Problem to solve: In this exercise, every entry below is to be reproduced word for word.

Working data:
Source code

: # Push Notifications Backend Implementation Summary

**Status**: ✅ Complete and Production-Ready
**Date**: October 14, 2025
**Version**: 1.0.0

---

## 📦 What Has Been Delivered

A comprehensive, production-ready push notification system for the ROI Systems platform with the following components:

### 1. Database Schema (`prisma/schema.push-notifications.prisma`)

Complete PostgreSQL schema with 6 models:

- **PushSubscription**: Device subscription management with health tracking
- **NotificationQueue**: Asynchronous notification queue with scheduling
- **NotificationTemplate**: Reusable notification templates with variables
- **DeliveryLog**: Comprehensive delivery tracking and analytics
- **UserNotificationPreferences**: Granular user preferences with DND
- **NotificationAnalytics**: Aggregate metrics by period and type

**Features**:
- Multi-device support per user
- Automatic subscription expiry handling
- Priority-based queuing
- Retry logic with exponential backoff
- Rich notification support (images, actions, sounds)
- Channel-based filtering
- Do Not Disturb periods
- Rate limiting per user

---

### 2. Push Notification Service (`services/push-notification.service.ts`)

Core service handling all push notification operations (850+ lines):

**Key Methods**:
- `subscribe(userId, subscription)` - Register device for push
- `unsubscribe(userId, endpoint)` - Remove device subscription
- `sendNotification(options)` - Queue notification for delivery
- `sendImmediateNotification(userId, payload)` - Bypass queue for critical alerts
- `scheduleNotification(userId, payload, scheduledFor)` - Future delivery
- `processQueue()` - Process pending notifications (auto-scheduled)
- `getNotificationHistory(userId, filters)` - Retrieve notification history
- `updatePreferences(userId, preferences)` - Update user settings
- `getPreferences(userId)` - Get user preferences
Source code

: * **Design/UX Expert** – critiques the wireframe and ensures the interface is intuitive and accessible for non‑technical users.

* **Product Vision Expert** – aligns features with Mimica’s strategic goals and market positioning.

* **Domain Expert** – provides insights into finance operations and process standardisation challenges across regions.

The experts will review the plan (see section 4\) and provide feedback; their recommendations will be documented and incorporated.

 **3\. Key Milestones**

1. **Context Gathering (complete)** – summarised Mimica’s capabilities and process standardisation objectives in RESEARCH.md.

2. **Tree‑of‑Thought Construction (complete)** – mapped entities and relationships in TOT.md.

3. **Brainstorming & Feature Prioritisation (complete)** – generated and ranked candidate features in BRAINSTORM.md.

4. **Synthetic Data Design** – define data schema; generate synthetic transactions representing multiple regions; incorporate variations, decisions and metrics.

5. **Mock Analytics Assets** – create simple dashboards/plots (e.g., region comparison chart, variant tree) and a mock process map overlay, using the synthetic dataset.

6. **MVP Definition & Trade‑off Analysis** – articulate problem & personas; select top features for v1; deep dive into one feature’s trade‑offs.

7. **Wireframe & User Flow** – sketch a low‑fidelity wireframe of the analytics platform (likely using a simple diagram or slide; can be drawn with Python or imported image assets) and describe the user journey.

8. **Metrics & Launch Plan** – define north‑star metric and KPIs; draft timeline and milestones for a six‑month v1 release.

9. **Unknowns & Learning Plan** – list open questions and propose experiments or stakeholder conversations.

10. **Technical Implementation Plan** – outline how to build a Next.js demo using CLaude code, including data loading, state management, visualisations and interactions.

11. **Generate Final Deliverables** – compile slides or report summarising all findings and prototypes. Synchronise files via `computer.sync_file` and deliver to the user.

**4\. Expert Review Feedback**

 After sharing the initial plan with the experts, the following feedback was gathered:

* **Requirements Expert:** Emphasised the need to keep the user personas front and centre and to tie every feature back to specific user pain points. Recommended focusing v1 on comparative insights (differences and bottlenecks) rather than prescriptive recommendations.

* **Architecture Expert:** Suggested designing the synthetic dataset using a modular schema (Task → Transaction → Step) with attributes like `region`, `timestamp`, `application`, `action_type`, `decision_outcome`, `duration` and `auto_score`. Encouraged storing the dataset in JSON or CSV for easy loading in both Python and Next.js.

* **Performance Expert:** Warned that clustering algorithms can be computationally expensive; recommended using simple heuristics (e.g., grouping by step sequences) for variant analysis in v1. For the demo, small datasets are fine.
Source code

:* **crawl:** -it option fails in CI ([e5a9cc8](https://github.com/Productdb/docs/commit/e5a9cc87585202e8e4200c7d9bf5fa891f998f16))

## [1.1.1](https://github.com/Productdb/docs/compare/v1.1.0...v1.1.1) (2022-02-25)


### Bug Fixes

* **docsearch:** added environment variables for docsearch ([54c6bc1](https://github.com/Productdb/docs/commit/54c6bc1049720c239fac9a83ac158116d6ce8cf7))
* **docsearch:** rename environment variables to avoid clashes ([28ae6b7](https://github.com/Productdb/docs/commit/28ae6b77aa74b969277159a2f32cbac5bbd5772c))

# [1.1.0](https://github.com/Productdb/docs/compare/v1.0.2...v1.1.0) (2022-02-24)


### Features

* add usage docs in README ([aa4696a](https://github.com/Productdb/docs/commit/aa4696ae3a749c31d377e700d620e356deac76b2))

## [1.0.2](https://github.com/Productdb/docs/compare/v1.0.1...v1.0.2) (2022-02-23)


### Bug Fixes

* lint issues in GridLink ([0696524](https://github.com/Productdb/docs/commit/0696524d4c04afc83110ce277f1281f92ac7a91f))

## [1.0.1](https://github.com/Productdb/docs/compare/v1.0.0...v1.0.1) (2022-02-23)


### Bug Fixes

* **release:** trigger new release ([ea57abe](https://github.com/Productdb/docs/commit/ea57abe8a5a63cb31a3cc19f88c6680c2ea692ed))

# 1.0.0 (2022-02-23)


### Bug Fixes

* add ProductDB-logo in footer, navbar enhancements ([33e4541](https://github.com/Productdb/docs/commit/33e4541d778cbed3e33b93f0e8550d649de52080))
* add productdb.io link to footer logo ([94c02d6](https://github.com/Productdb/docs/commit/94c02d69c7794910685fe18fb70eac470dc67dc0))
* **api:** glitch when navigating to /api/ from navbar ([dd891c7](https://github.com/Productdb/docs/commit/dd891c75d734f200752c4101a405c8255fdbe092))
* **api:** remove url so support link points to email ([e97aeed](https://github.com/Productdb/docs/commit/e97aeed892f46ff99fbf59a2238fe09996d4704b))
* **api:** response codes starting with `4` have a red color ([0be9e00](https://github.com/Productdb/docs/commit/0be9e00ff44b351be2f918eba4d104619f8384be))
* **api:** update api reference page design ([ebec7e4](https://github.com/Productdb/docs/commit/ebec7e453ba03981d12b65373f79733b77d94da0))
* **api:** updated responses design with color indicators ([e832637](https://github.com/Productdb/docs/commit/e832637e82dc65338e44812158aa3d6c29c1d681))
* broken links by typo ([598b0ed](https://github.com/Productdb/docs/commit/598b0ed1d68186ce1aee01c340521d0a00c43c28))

Answer to the exercise:
Source code

: # Push Notifications Backend Implementation Summary

**Status**: ✅ Complete and Production-Ready
**Date**: October 14, 2025
**Version**: 1.0.0

---

## 📦 What Has Been Delivered

A comprehensive, production-ready push notification system for the ROI Systems platform with the following components:

### 1. Database Schema (`prisma/schema.push-notifications.prisma`)

Complete PostgreSQL schema with 6 models:

- **PushSubscription**: Device subscription management with health tracking
- **NotificationQueue**: Asynchronous notification queue with scheduling
- **NotificationTemplate**: Reusable notification templates with variables
- **DeliveryLog**: Comprehensive delivery tracking and analytics
- **UserNotificationPreferences**: Granular user preferences with DND
- **NotificationAnalytics**: Aggregate metrics by period and type

**Features**:
- Multi-device support per user
- Automatic subscription expiry handling
- Priority-based queuing
- Retry logic with exponential backoff
- Rich notification support (images, actions, sounds)
- Channel-based filtering
- Do Not Disturb periods
- Rate limiting per user

---

### 2. Push Notification Service (`services/push-notification.service.ts`)

Core service handling all push notification operations (850+ lines):

**Key Methods**:
- `subscribe(userId, subscription)` - Register device for push
- `unsubscribe(userId, endpoint)` - Remove device subscription
- `sendNotification(options)` - Queue notification for delivery
- `sendImmediateNotification(userId, payload)` - Bypass queue for critical alerts
- `scheduleNotification(userId, payload, scheduledFor)` - Future delivery
- `processQueue()` - Process pending notifications (auto-scheduled)
- `getNotificationHistory(userId, filters)` - Retrieve notification history
- `updatePreferences(userId, preferences)` - Update user settings
- `getPreferences(userId)` - Get user preferences
Source code

: * **Design/UX Expert** – critiques the wireframe and ensures the interface is intuitive and accessible for non‑technical users.

* **Product Vision Expert** – aligns features with Mimica’s strategic goals and market positioning.

* **Domain Expert** – provides insights into finance operations and process standardisation challenges across regions.

The experts will review the plan (see section 4\) and provide feedback; their recommendations will be documented and incorporated.

 **3\. Key Milestones**

1. **Context Gathering (complete)** – summarised Mimica’s capabilities and process standardisation objectives in RESEARCH.md.

2. **Tree‑of‑Thought Construction (complete)** – mapped entities and relationships in TOT.md.

3. **Brainstorming & Feature Prioritisation (complete)** – generated and ranked candidate features in BRAINSTORM.md.

4. **Synthetic Data Design** – define data schema; generate synthetic transactions representing multiple regions; incorporate variations, decisions and metrics.

5. **Mock Analytics Assets** – create simple dashboards/plots (e.g., region comparison chart, variant tree) and a mock process map overlay, using the synthetic dataset.

6. **MVP Definition & Trade‑off Analysis** – articulate problem & personas; select top features for v1; deep dive into one feature’s trade‑offs.

7. **Wireframe & User Flow** – sketch a low‑fidelity wireframe of the analytics platform (likely using a simple diagram or slide; can be drawn with Python or imported image assets) and describe the user journey.

8. **Metrics & Launch Plan** – define north‑star metric and KPIs; draft timeline and milestones for a six‑month v1 release.

9. **Unknowns & Learning Plan** – list open questions and propose experiments or stakeholder conversations.

10. **Technical Implementation Plan** – outline how to build a Next.js demo using CLaude code, including data loading, state management, visualisations and interactions.

11. **Generate Final Deliverables** – compile slides or report summarising all findings and prototypes. Synchronise files via `computer.sync_file` and deliver to the user.

**4\. Expert Review Feedback**

 After sharing the initial plan with the experts, the following feedback was gathered:

* **Requirements Expert:** Emphasised the need to keep the user personas front and centre and to tie every feature back to specific user pain points. Recommended focusing v1 on comparative insights (differences and bottlenecks) rather than prescriptive recommendations.

* **Architecture Expert:** Suggested designing the synthetic dataset using a modular schema (Task → Transaction → Step) with attributes like `region`, `timestamp`, `application`, `action_type`, `decision_outcome`, `duration` and `auto_score`. Encouraged storing the dataset in JSON or CSV for easy loading in both Python and Next.js.

* **Performance Expert:** Warned that clustering algorithms can be computationally expensive; recommended using simple heuristics (e.g., grouping by step sequences) for variant analysis in v1. For the demo, small datasets are fine.
Source code

:* **crawl:** -it option fails in CI ([e5a9cc8](https://github.com/Productdb/docs/commit/e5a9cc87585202e8e4200c7d9bf5fa891f998f16))

## [1.1.1](https://github.com/Productdb/docs/compare/v1.1.0...v1.1.1) (2022-02-25)


### Bug Fixes

* **docsearch:** added environment variables for docsearch ([54c6bc1](https://github.com/Productdb/docs/commit/54c6bc1049720c239fac9a83ac158116d6ce8cf7))
* **docsearch:** rename environment variables to avoid clashes ([28ae6b7](https://github.com/Productdb/docs/commit/28ae6b77aa74b969277159a2f32cbac5bbd5772c))

# [1.1.0](https://github.com/Productdb/docs/compare/v1.0.2...v1.1.0) (2022-02-24)


### Features

* add usage docs in README ([aa4696a](https://github.com/Productdb/docs/commit/aa4696ae3a749c31d377e700d620e356deac76b2))

## [1.0.2](https://github.com/Productdb/docs/compare/v1.0.1...v1.0.2) (2022-02-23)


### Bug Fixes

* lint issues in GridLink ([0696524](https://github.com/Productdb/docs/commit/0696524d4c04afc83110ce277f1281f92ac7a91f))

## [1.0.1](https://github.com/Productdb/docs/compare/v1.0.0...v1.0.1) (2022-02-23)


### Bug Fixes

* **release:** trigger new release ([ea57abe](https://github.com/Productdb/docs/commit/ea57abe8a5a63cb31a3cc19f88c6680c2ea692ed))

# 1.0.0 (2022-02-23)


### Bug Fixes

* add ProductDB-logo in footer, navbar enhancements ([33e4541](https://github.com/Productdb/docs/commit/33e4541d778cbed3e33b93f0e8550d649de52080))
* add productdb.io link to footer logo ([94c02d6](https://github.com/Productdb/docs/commit/94c02d69c7794910685fe18fb70eac470dc67dc0))
* **api:** glitch when navigating to /api/ from navbar ([dd891c7](https://github.com/Productdb/docs/commit/dd891c75d734f200752c4101a405c8255fdbe092))
* **api:** remove url so support link points to email ([e97aeed](https://github.com/Productdb/docs/commit/e97aeed892f46ff99fbf59a2238fe09996d4704b))
* **api:** response codes starting with `4` have a red color ([0be9e00](https://github.com/Productdb/docs/commit/0be9e00ff44b351be2f918eba4d104619f8384be))
* **api:** update api reference page design ([ebec7e4](https://github.com/Productdb/docs/commit/ebec7e453ba03981d12b65373f79733b77d94da0))
* **api:** updated responses design with color indicators ([e832637](https://github.com/Productdb/docs/commit/e832637e82dc65338e44812158aa3d6c29c1d681))
* broken links by typo ([598b0ed](https://github.com/Productdb/docs/commit/598b0ed1d68186ce1aee01c340521d0a00c43c28))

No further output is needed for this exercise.